HALF A CENTURY ago, the battery of the future was built out of sodium. The reason has to do with why the seas are salty. Sodium is a light element that ionizes easily, giving up one of its electrons. In a battery, those ions shuttle back and forth between two oppositely charged plates, generating a current. This looked like a promising way to power a house or a car. But then another element crashed the party: lithium, sodium’s upstairs neighbor on the periodic table. In 1991, Sony commercialized the first rechargeable lithium-ion battery, which was small and portable enough to power its handheld video cameras. Lithium was lighter and easier to work with than sodium, and so a battery industry grew up around it. Companies and research labs raced to pack more energy into less space. Sodium faded into the background.

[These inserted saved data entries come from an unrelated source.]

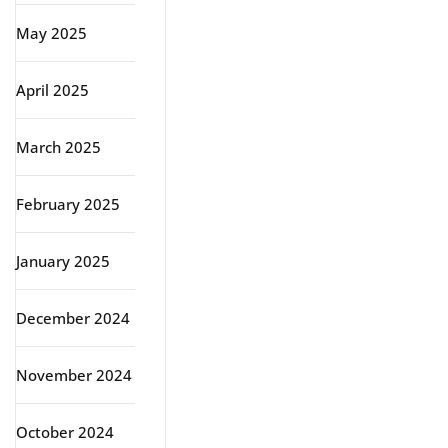
May 2025
April 2025
March 2025
February 2025
January 2025
December 2024
November 2024
October 2024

So it was surprising this summer when China’s CATL, one of the world’s largest battery makers, announced sodium would play a role in the electrified future. CATL, like its competitors, is a lithium company through and through. But starting in 2023, it will begin placing sodium cells alongside lithium ones inside the battery packs that power electric cars. Why? Well, for one thing, a CATL executive pointed out that sodium is cheaper than lithium, and performs better in cold weather. But it was also hedging against an issue that was difficult to imagine in 1991. By the end of this decade, the world will be running short on the raw materials for batteries—not just lithium, but also metals like nickel and cobalt. Now that electrification is actually happening on a big scale, it’s time to think about diversifying. A CATL spokesperson tells WIRED it started thinking about sodium 10 years ago.

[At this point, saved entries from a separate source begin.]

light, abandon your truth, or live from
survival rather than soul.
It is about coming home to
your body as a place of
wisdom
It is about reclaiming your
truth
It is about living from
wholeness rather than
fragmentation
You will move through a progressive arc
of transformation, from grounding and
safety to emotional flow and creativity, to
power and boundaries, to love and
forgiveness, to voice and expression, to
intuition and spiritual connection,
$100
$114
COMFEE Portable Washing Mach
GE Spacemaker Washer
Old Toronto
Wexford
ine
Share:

CATL’s announcement “really injected new energy into the people who work on sodium,” says Shirley Meng, a battery scientist at the University of California, San Diego who works extensively with both elements. As a young professor, Meng started working with sodium in part because she was looking for a suitably weird niche to stand out in—but also because she believed it had potential. “The biggest barrier to success for sodium was that lithium was so successful,” she says.